Exercise aim:
Run through the records and, wherever a line holds the word "shift", return that line.

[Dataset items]
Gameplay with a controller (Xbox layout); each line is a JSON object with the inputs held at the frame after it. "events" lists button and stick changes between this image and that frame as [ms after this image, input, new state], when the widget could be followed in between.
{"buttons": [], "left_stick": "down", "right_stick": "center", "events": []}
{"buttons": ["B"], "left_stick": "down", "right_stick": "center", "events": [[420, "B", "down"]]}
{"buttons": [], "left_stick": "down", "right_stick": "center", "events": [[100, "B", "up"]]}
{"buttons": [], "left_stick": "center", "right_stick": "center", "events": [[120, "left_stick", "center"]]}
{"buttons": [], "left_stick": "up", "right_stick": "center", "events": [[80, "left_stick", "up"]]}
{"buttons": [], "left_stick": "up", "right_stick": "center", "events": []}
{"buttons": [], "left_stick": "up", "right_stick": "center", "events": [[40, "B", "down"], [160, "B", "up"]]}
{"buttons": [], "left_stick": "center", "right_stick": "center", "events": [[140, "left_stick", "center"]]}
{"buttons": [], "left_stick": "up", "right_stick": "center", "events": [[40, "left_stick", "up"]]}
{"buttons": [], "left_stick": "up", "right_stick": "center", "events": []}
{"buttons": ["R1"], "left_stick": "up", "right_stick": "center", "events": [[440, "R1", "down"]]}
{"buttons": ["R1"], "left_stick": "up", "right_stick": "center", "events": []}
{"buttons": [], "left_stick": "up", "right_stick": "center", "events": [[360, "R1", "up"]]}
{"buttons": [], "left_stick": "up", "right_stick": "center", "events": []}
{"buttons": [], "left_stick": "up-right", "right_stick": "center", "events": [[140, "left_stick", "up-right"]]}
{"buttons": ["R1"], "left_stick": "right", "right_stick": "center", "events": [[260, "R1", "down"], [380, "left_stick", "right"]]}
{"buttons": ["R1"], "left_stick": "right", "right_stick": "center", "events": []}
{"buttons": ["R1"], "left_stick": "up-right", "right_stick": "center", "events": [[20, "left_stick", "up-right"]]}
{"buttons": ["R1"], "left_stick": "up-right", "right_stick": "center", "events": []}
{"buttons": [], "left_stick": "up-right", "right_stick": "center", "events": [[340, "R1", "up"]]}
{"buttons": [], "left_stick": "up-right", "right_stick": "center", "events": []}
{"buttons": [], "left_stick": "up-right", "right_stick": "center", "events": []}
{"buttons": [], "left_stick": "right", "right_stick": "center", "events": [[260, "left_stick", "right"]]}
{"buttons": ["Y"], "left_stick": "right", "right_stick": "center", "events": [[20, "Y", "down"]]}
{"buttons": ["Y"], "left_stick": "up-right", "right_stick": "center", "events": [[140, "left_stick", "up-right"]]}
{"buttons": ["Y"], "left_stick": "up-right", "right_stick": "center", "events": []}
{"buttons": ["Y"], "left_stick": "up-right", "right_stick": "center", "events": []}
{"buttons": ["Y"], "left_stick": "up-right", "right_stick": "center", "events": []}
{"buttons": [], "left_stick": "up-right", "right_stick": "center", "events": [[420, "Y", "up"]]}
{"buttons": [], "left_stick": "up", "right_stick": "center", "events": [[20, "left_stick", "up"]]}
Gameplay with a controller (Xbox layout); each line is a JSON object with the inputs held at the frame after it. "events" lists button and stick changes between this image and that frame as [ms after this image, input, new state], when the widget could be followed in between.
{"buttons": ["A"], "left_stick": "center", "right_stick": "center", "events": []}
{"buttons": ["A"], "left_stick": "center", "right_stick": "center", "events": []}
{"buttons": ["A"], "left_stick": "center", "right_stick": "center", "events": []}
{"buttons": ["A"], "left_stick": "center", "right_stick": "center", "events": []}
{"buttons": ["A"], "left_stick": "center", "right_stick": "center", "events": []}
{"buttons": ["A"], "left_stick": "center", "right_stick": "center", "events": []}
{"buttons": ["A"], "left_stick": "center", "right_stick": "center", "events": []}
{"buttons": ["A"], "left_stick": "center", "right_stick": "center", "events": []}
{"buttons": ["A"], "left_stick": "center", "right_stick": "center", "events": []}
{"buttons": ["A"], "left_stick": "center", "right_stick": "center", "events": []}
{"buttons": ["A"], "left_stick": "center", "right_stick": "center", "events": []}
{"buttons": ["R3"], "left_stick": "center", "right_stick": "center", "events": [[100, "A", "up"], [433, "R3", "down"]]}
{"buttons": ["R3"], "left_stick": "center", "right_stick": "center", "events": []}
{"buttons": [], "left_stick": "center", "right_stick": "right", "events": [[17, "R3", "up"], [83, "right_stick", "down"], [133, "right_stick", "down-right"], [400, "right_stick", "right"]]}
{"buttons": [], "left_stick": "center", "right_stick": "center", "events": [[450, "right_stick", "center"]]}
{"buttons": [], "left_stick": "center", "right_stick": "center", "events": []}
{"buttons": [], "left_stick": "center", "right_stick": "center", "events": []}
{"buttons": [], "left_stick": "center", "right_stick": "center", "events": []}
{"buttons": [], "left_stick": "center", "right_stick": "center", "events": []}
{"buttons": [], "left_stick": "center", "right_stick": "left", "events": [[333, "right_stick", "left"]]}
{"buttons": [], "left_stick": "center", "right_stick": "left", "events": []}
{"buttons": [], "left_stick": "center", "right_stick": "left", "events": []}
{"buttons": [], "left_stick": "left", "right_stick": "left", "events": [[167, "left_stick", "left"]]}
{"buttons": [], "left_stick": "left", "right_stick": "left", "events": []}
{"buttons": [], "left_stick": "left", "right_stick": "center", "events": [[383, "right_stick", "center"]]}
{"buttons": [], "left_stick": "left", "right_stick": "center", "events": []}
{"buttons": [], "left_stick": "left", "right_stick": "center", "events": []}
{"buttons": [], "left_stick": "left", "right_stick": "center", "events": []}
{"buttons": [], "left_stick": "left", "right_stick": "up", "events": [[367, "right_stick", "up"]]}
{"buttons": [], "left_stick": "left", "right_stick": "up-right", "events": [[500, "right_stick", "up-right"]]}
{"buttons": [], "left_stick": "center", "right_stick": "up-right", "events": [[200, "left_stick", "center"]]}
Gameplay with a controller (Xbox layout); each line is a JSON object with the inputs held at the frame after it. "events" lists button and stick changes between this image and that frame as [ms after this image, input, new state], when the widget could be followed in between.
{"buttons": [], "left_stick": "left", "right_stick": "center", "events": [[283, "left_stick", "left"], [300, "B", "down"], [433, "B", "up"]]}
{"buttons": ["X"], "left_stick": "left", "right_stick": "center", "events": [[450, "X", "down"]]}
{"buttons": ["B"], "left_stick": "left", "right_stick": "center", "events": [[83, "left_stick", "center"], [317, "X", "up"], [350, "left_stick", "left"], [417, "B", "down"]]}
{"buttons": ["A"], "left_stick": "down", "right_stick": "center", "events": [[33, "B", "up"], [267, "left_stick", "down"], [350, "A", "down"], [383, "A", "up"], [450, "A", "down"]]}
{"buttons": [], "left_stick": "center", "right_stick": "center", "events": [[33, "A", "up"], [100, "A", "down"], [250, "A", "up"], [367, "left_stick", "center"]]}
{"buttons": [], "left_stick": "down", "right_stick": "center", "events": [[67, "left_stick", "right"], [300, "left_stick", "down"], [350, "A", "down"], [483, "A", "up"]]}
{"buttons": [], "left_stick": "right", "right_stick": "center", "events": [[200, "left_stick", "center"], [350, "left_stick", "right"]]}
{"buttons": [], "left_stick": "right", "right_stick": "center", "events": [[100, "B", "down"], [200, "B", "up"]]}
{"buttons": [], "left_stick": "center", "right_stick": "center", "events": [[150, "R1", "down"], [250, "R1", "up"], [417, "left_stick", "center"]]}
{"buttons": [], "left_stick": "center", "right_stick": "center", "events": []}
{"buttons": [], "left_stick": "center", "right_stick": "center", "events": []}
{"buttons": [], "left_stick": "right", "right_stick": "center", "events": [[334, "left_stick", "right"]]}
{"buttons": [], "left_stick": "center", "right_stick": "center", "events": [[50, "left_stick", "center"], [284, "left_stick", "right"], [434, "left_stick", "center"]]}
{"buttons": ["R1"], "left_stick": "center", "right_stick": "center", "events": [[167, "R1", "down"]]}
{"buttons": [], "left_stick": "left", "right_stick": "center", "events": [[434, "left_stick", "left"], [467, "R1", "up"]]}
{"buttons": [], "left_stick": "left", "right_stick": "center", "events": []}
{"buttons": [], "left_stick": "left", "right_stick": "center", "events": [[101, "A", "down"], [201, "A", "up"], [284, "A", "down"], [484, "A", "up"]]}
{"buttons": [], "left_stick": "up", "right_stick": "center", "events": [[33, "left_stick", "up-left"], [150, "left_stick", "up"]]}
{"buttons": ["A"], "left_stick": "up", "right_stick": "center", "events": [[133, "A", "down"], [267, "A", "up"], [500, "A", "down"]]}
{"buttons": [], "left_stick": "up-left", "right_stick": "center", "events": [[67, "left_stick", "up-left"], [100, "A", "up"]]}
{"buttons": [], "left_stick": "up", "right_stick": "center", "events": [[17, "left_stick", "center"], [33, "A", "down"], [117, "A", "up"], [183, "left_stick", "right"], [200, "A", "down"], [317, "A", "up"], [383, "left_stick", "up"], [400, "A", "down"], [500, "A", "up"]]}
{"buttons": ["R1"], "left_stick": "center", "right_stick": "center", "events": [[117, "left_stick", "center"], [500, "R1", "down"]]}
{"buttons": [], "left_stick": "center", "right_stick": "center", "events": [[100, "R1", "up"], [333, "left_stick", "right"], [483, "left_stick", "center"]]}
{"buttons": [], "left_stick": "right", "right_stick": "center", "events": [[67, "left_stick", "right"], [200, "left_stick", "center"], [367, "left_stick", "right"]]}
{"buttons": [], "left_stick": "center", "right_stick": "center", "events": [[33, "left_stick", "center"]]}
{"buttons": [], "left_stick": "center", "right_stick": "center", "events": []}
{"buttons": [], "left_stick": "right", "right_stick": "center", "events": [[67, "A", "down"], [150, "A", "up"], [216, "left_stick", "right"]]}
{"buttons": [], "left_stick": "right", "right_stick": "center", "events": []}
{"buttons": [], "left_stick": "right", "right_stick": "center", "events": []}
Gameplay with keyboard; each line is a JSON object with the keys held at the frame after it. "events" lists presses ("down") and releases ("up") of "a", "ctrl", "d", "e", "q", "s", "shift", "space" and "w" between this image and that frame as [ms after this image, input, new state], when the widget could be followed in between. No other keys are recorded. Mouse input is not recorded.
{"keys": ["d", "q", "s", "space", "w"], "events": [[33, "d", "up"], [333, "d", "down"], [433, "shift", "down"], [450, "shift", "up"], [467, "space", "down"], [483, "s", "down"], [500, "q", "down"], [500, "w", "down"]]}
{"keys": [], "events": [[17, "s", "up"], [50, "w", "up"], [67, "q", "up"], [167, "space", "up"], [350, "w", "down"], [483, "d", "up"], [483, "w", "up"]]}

Response area:
Gameplay with keyboard; each line is a JSON object with the keys held at the frame after it. "events" lists presses ("down") and releases ("up") of "a", "ctrl", "d", "e", "q", "s", "shift", "space" and "w" between this image and that frame as [ms after this image, input, new state], when the widget could be followed in between. No other keys are recorded. Mouse input is not recorded.
{"keys": ["d", "q", "s", "space", "w"], "events": [[33, "d", "up"], [333, "d", "down"], [433, "shift", "down"], [450, "shift", "up"], [467, "space", "down"], [483, "s", "down"], [500, "q", "down"], [500, "w", "down"]]}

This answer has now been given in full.